> **PROBLEM REQUIREMENTS**:
Going down the listing below, print exactly each line from the one with "X-1073857Y5127286D01*" up to and including the one with "X-616714Y5313000D01*", and skip the rest.

> **TASK INPUTS**:
[Start of section]

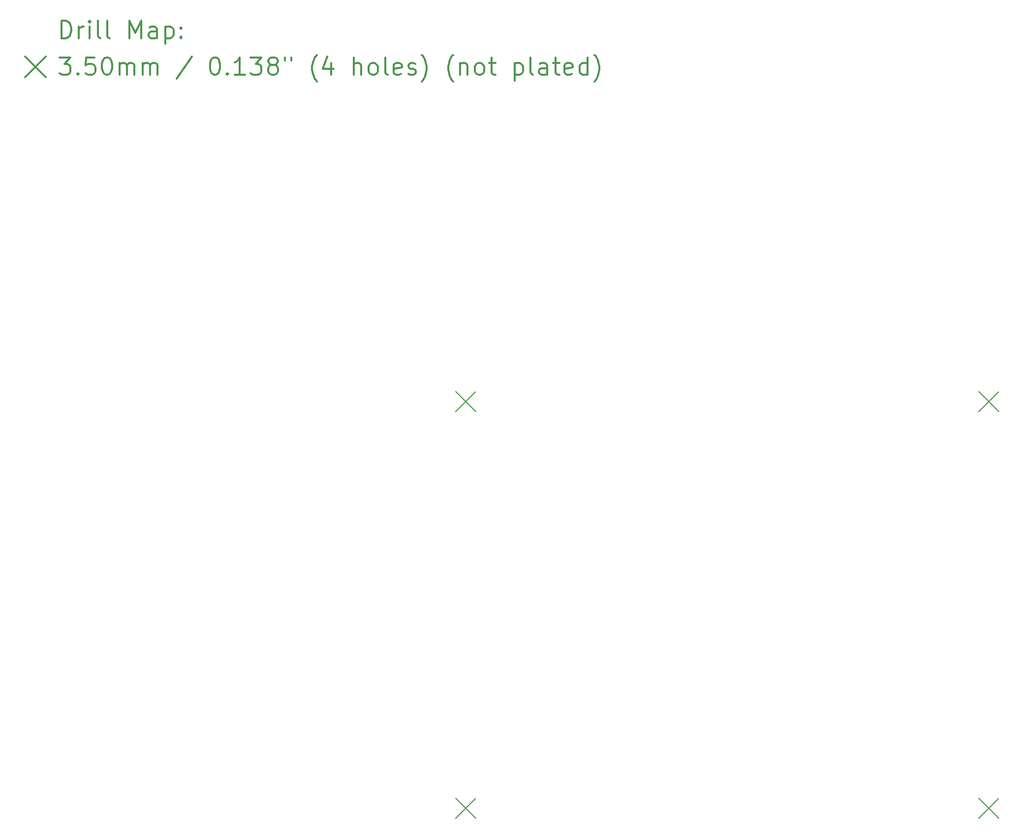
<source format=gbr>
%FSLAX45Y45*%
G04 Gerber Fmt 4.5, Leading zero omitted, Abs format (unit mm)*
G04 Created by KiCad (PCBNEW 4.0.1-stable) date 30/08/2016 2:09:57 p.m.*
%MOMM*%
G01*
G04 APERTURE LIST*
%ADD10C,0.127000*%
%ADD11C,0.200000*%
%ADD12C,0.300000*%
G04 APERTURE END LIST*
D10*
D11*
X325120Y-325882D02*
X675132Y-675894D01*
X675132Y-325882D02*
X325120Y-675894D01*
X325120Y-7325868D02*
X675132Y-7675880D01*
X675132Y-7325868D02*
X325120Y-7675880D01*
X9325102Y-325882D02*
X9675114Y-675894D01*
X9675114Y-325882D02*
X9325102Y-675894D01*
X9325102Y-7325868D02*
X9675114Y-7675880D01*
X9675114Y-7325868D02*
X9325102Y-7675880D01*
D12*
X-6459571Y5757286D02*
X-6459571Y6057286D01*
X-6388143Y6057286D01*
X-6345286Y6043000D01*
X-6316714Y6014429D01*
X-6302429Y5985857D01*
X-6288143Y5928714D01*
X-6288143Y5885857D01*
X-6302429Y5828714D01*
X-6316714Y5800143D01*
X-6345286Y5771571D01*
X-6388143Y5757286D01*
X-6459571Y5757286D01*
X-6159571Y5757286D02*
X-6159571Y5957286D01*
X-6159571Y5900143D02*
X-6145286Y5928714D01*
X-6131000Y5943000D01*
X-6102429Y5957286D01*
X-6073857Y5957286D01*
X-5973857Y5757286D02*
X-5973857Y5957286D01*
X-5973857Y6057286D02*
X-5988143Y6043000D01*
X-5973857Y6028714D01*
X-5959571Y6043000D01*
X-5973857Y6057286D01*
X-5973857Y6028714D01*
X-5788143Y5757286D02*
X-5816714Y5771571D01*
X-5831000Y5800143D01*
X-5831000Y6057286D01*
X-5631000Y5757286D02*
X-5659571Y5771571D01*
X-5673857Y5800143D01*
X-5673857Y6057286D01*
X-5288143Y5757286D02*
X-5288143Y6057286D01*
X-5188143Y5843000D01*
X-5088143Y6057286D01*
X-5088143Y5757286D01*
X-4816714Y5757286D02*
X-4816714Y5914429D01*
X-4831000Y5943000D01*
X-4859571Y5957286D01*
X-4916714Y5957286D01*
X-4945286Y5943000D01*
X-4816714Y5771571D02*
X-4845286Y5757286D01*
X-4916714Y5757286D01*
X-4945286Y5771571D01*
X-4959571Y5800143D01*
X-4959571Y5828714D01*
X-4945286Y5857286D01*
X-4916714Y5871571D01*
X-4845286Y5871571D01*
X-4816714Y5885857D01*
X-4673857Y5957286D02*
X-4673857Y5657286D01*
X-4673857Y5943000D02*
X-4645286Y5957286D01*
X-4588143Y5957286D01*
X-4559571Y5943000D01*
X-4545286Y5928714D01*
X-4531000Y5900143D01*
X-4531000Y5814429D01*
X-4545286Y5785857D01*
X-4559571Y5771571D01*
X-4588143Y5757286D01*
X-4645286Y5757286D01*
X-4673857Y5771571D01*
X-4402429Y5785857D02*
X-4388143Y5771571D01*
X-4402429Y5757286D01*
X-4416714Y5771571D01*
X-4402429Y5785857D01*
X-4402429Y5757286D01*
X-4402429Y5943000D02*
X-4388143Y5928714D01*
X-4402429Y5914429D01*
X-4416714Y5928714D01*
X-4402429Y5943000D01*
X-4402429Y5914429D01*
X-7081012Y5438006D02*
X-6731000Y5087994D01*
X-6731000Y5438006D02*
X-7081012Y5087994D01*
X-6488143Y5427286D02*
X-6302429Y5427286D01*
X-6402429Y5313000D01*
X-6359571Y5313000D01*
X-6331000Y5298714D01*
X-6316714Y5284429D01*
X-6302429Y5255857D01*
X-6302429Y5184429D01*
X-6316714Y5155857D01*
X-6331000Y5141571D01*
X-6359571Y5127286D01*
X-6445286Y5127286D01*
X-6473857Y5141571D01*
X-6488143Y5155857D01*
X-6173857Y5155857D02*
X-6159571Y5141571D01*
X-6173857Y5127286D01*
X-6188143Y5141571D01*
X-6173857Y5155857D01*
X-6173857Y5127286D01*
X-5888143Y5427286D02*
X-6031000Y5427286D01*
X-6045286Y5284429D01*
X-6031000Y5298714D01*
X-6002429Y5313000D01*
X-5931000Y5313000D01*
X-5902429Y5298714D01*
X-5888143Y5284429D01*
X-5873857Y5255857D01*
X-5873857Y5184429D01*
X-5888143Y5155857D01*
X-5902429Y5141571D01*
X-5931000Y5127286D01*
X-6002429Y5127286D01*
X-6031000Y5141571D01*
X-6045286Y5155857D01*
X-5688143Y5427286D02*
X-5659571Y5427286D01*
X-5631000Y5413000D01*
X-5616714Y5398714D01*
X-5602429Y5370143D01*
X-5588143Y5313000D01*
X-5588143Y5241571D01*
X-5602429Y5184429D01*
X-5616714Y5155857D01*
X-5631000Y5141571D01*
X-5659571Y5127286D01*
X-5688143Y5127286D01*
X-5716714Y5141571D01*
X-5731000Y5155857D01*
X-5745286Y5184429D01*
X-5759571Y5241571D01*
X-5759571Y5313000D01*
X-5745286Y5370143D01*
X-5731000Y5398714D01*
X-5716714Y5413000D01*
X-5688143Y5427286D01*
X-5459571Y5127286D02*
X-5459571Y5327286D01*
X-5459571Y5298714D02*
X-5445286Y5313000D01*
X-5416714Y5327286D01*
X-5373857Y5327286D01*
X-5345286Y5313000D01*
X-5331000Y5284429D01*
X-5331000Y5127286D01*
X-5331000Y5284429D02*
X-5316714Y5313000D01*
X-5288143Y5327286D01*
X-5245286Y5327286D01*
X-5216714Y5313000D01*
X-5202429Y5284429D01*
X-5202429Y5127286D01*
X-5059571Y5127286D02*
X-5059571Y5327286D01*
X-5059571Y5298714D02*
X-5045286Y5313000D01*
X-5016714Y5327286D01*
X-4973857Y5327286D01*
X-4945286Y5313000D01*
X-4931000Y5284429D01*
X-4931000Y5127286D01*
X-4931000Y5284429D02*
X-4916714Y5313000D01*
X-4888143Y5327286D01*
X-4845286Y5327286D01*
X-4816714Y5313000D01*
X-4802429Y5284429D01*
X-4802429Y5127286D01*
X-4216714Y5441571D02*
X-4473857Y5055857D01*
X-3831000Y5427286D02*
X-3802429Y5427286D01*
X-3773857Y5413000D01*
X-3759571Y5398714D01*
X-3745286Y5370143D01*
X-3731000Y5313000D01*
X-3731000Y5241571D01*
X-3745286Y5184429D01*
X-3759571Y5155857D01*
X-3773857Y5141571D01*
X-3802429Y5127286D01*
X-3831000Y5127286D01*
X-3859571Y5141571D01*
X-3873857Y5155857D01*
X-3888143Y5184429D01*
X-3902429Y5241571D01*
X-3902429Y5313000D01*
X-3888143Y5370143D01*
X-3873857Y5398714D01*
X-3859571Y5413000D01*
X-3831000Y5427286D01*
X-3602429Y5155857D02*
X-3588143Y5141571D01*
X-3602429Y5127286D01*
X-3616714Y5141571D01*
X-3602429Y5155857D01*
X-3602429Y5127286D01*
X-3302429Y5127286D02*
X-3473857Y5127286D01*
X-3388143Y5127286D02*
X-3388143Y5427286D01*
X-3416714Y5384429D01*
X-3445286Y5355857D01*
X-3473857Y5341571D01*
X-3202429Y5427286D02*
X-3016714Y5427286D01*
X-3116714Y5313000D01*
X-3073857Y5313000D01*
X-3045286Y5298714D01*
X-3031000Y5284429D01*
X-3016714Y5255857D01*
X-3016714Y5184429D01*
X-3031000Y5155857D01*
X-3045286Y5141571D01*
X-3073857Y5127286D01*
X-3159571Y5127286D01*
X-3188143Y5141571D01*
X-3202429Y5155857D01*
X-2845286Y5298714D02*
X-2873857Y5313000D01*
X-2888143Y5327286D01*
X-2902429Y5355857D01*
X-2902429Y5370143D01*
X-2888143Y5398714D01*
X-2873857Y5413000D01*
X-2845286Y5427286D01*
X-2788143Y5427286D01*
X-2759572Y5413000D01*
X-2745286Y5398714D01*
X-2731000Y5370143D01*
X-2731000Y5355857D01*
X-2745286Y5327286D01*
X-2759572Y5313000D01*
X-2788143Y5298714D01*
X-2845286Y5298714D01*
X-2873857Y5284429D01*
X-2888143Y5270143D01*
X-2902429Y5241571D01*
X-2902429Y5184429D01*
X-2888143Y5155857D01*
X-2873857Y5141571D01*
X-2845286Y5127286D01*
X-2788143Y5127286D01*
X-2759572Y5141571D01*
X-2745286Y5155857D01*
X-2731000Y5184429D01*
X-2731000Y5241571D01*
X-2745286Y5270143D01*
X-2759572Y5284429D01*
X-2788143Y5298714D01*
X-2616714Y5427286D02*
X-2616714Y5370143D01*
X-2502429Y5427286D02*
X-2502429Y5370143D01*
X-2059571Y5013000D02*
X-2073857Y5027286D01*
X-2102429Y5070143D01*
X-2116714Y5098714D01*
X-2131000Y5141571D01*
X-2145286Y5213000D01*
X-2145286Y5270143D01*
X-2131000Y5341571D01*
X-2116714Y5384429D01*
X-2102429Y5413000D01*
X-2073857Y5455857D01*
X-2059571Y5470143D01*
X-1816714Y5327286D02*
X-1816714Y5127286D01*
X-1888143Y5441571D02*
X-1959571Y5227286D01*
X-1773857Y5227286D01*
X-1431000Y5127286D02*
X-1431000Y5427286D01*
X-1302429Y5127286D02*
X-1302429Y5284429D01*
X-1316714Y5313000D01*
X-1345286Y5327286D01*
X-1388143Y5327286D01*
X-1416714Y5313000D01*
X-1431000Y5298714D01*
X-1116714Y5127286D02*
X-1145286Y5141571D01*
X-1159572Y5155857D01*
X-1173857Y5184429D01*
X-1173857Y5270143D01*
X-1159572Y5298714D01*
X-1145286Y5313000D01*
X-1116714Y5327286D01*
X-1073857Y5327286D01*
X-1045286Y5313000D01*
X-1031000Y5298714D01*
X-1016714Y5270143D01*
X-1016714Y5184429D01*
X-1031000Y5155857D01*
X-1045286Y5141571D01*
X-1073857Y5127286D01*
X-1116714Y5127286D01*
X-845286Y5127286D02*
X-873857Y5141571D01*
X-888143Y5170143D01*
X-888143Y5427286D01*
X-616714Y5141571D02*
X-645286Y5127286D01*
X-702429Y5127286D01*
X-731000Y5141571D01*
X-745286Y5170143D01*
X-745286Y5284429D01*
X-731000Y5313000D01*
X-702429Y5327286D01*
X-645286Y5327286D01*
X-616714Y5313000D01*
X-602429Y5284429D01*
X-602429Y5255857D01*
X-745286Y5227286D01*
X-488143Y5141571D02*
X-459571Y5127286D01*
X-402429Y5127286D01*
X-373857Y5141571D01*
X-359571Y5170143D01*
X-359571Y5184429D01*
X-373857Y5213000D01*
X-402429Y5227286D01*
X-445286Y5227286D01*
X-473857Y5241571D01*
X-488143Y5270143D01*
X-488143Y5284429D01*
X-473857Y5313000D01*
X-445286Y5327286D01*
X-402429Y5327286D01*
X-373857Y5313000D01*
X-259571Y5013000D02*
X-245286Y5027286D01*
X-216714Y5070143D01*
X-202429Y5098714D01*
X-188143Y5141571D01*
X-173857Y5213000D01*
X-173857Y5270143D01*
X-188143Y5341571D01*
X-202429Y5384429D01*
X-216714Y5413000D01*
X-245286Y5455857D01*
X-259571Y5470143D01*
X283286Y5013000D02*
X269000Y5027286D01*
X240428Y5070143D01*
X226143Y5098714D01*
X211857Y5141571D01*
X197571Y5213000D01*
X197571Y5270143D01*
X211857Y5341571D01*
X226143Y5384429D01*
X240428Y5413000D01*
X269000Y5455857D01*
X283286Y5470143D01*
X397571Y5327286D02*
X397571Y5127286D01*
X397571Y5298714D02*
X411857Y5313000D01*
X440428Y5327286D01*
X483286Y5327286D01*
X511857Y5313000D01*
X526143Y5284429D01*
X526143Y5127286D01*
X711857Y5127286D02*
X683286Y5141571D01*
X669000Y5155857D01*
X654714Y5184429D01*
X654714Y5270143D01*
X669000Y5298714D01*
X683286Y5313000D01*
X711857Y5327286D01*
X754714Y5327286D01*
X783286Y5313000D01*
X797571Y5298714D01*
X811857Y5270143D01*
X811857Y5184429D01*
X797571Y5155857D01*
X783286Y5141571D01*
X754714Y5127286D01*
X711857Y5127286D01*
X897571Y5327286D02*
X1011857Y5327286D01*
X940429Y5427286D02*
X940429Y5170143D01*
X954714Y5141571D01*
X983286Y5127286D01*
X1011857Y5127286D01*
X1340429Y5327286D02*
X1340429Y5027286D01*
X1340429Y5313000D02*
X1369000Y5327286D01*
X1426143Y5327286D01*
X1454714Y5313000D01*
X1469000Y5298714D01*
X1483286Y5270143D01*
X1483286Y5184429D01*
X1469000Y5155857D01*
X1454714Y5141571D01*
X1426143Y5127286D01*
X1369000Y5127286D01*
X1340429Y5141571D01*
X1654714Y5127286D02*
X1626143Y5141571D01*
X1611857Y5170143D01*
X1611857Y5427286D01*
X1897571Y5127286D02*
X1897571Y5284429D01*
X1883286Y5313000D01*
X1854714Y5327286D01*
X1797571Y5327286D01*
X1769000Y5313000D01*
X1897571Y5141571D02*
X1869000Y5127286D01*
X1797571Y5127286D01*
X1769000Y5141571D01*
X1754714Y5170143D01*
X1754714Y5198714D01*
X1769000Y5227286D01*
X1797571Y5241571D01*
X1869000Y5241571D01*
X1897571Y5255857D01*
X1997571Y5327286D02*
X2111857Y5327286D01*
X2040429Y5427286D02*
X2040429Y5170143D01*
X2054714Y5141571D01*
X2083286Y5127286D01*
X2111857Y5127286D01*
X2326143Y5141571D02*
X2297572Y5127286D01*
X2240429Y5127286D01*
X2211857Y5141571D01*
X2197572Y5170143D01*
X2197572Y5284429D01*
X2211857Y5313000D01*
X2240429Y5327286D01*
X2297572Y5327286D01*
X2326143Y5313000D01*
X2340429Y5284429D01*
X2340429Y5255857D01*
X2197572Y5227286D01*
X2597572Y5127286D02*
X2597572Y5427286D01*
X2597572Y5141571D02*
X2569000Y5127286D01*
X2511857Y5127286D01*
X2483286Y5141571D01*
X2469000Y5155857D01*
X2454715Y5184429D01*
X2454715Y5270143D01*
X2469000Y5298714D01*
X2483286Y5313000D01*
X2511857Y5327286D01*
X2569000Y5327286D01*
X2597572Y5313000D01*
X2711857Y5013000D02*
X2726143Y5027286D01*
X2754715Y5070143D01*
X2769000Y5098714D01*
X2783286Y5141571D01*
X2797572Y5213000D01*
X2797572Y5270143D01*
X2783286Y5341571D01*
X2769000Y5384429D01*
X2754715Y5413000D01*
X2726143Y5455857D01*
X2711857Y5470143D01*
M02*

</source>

[End of section]

> **RESPONSE BELOW**:
X-1073857Y5127286D01*
X-1116714Y5127286D01*
X-845286Y5127286D02*
X-873857Y5141571D01*
X-888143Y5170143D01*
X-888143Y5427286D01*
X-616714Y5141571D02*
X-645286Y5127286D01*
X-702429Y5127286D01*
X-731000Y5141571D01*
X-745286Y5170143D01*
X-745286Y5284429D01*
X-731000Y5313000D01*
X-702429Y5327286D01*
X-645286Y5327286D01*
X-616714Y5313000D01*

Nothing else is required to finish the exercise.